This repository shown an example of a Change Data Capture to sync data from Postgres to Elasticsearch using Kafka Connect.
Starting all components running the docker-compose
command below:
docker-compose up --remove-orphans --force-recreate --build
Check if all components are up and running. If so, fetch sample data and use psql
to ingest it on Postgres.
./download-demo-db.sh
PGPASSWORD=postgres psql -h 127.0.0.1 -U postgres < demo-small-en-20170815.sql
Now let's configure the first Connector responsible to capture all changes on Postgres server:
curl -X POST -H "content-type: application/json" -d @connector-postgres-source.json http://localhost:8083/connectors
Access Confluent Control Center on http://localhost:9021. You'll be able to see on Topics section a new topic named dev.bookings.flights
. In order to stream data from that topic to an ElasticSearch index, let's configure ElasticSearch Sink Connector:
curl -X POST -H "content-type: application/json" -d @connector-elasticsearch-sink-bookings-flights.json http://localhost:8083/connectors
By now, we have all components configure to ensure that any change on Postgres will reflect on ElasticSearch.

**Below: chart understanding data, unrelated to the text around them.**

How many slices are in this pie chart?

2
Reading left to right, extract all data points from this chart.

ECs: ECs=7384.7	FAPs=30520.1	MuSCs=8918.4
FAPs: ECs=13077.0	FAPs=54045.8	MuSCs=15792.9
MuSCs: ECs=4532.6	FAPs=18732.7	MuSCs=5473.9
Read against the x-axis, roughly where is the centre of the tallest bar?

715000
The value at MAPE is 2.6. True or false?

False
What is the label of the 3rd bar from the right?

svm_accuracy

First of all, verify how many rows we have on flights
table.
PGPASSWORD=postgres psql -h 127.0.0.1 -U postgres -d demo -c "select count(1) from flights;"

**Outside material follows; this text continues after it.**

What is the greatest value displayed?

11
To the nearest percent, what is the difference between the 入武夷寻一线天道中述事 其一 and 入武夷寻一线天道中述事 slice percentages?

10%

If everything went well, we'll have same number of documents on ElasticSearch:
curl http://localhost:9200/dev.bookings.flights/_count
Run a search command to see some documents:
curl http://localhost:9200/dev.bookings.flights/_search
Check document with index 1
:
curl http://localhost:9200/dev.bookings.flights/_doc/1
Now we'll finally see the magic happens! Let's update the row with index 1
. Pay attention on the document on ElasticSearch before run the command below:
PGPASSWORD=postgres psql -h 127.0.0.1 -U postgres -d demo < 0-update-flight.sql
Run the previous curl
again to see the change. Finally, let's remove the same row we've changed:
PGPASSWORD=postgres psql -h 127.0.0.1 -U postgres -d demo < 1-remove-flight.sql
If you try to find the document with index 1
on ElasticSearch, hopefully it'll not be there!